We sit on two couches, facing
one another, and we say he does
not have long, his body is tiring.
Their mother tells them what to expect,
that she will probably cry
more often now, but not to worry, she’s sad
but she will be okay.
I glance over at them,
our precious children who have not had many
people leave them for whatever
is next. They try so hard
to bear it, to hold up under the weight
of this impossibly heavy thing. Their lips tremble,
eyelids red.
Tears are warm, soft things that sting
the corners of my eyes and remind me of swimming
in the sea.
And then we start sharing memories,
of how impressed he was by one child’s
dandelion picking,
or how he loved their art. How he praised
their gardening
skills when they helped him, or how much they loved
his cooking. The smells of his kitchen.
I, myself, mostly remember how he held
each of them when they were babies,
first born, how he held them in one arm,
their bodies resting on his forearm,
their bottoms in the crook of his elbow, their little
heads in the palm of his hand. He swayed
them up and down and up and down and up
like tiny boats lost at sea.
He taught me how to hold them that way.
He taught me how
to hold my children.
We cry again and gather on a single
couch. We hold each other like a small
band of wanderers, adrift at sea, not sure
what lies on the other side of the dark. Unable
to bear the thought that one day each of us will sail
that passage.
Tonight, though, we are together. That’s the trick. Together,
we take shelter in the harbor.
Peace arrives unexpectedly in the midst of chaos.
Last night, my last evening before I left for Frederick, our youngest was having trouble sleeping. She’s created a little den behind her bunk bed, draping blankets and filling the space with stuffies so that it’s nearly a cave. The box fan bats at the hanging blankets, and they drift like curtains over open windows.

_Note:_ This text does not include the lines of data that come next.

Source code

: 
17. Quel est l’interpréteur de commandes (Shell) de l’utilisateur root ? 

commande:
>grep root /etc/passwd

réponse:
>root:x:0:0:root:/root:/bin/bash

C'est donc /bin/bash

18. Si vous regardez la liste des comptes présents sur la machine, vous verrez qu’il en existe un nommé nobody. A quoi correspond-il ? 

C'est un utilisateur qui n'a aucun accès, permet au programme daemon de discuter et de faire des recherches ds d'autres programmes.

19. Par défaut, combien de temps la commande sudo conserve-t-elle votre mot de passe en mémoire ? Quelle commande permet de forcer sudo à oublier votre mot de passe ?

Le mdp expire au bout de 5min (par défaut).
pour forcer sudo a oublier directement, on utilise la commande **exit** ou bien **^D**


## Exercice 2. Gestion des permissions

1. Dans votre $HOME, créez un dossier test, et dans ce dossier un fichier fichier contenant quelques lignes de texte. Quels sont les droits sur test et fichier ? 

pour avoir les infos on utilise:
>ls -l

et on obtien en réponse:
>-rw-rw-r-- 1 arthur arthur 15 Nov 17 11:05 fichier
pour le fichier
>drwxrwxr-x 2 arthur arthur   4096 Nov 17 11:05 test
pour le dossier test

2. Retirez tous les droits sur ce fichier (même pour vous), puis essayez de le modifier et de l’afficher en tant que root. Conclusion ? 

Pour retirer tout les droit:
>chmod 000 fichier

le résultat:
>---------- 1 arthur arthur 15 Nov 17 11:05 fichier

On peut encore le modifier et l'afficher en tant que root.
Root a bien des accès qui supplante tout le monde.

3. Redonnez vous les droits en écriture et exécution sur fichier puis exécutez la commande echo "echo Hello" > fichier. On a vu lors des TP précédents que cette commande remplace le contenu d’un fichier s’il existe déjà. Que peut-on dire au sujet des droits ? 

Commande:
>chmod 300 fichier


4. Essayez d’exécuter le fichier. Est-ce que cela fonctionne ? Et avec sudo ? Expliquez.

I crawled back into the cave and asked if she was okay. She nodded. Do you need me to sing a song? She nodded again. I asked her what song?
“Great is thy faithfulness,” she said.
So I sang it to her, quietly, in the dark room, barely feeling it, maybe barely believing it? Barely above the sound of the box fan.
“Great is Thy faithfulness,” O God my Father,
There is no shadow of turning with Thee;
Thou changest not, Thy compassions, they fail not
As Thou hast been Thou forever wilt be.
“Great is Thy faithfulness!” “Great is Thy faithfulness!”
Morning by morning new mercies I see;
All I have needed Thy hand hath provided—
“Great is Thy faithfulness,” Lord, unto me!
“He taught me how / to hold my children.” are such powerful lines. And sentiments. 🥹❤️🩹
I'm so sorry for your family's loss. It sounds like he was a treasure. Feel the feels. Tell the stories. Laugh and smile and cry and sigh.